> PROBLEM DETAILS:
Give again, word for word, the lines below that run from the line with "laminatiefilm fabriek productie" through the line with "Metodi di pagamento". Drop the pictures.

(Extracted page text data)

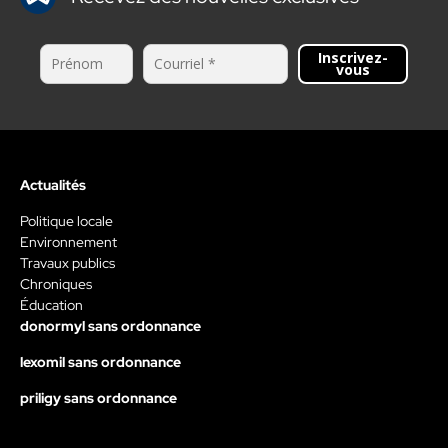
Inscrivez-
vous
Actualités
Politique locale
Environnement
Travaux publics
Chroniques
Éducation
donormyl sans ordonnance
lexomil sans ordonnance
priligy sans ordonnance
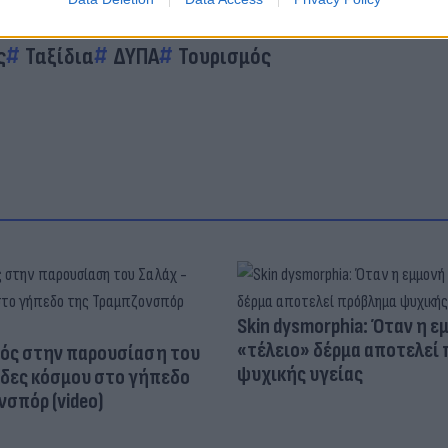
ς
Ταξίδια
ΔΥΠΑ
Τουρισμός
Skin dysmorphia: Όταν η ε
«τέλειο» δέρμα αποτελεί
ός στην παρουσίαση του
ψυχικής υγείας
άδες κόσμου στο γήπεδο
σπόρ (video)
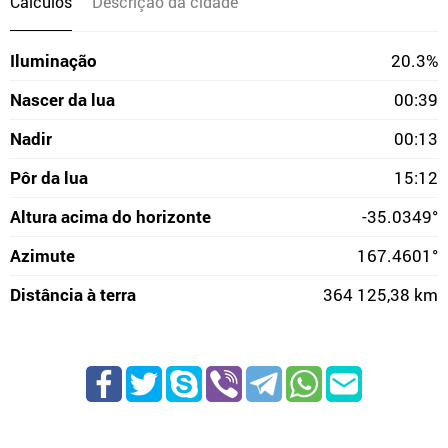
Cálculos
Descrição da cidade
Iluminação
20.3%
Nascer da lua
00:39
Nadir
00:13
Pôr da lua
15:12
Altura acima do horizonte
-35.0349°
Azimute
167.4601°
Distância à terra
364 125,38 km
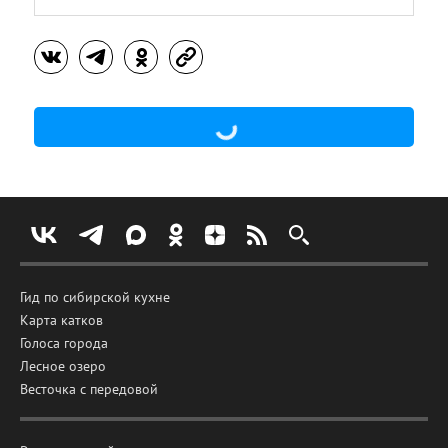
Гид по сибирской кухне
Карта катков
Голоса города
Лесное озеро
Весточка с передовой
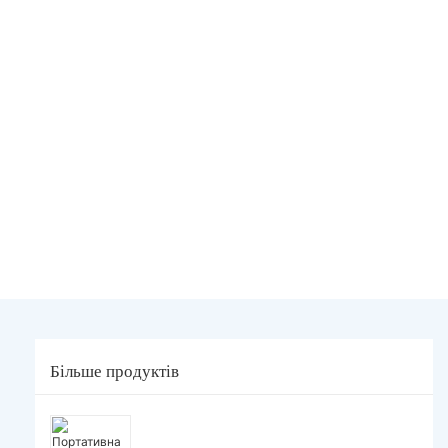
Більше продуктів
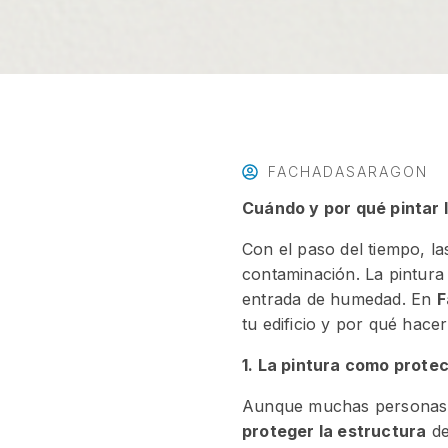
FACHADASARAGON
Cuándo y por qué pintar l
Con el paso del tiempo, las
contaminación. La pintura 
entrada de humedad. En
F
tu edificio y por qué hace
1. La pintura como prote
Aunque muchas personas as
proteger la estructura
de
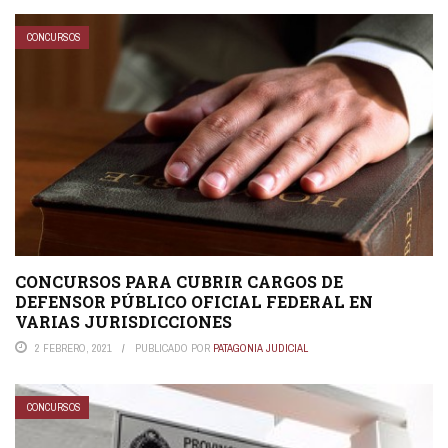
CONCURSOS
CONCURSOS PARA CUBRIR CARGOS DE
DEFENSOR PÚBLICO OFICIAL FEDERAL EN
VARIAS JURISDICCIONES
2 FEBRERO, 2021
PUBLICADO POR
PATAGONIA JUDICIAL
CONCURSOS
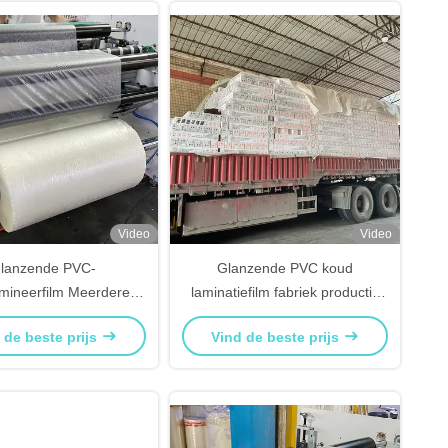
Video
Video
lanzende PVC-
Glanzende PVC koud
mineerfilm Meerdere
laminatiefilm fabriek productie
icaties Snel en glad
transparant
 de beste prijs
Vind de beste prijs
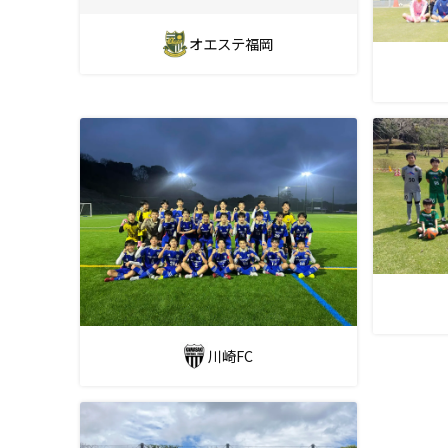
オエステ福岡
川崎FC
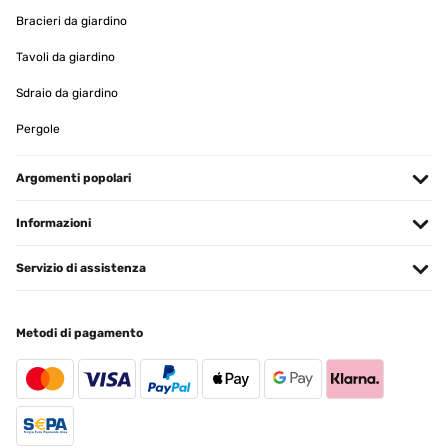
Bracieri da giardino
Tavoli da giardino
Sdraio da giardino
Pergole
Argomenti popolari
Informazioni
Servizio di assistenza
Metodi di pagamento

---

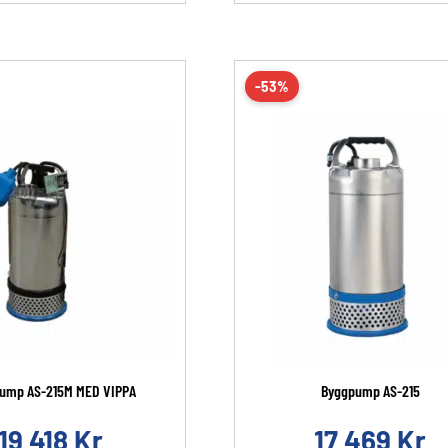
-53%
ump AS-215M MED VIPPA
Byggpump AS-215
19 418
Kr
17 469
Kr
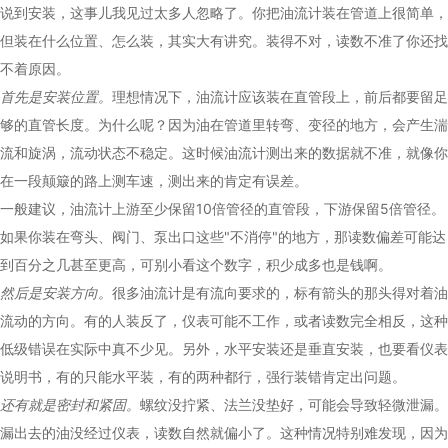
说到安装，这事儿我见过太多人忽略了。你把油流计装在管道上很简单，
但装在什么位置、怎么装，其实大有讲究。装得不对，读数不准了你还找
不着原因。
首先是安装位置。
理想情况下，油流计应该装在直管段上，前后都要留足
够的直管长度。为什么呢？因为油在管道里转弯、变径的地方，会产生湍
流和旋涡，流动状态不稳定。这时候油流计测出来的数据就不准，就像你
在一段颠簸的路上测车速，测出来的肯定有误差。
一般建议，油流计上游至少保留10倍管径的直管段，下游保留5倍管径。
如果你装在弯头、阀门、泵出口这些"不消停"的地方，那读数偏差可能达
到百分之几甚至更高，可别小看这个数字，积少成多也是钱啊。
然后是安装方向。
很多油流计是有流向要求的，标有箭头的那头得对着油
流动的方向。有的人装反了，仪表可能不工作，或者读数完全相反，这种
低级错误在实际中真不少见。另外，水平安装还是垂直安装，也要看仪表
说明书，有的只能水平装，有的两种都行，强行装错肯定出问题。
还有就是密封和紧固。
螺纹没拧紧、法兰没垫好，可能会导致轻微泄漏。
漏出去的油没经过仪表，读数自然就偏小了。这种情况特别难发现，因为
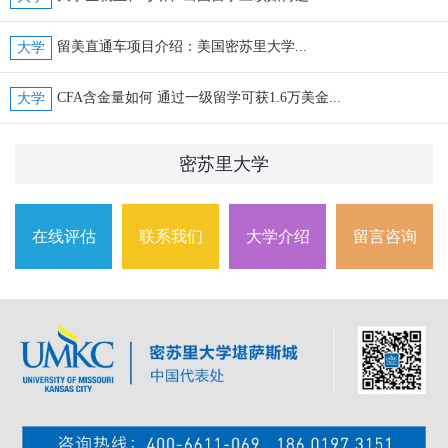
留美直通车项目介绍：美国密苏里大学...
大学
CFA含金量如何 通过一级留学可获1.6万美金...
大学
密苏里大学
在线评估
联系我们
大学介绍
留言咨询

> WRITTEN SOLUTION:
laminatiefilm fabriek productie
icaties Snel en glad
transparant
 de beste prijs
Vind de beste prijs
オエステ福岡
川崎FC
Bracieri da giardino
Tavoli da giardino
Sdraio da giardino
Pergole
Argomenti popolari
Informazioni
Servizio di assistenza
Metodi di pagamento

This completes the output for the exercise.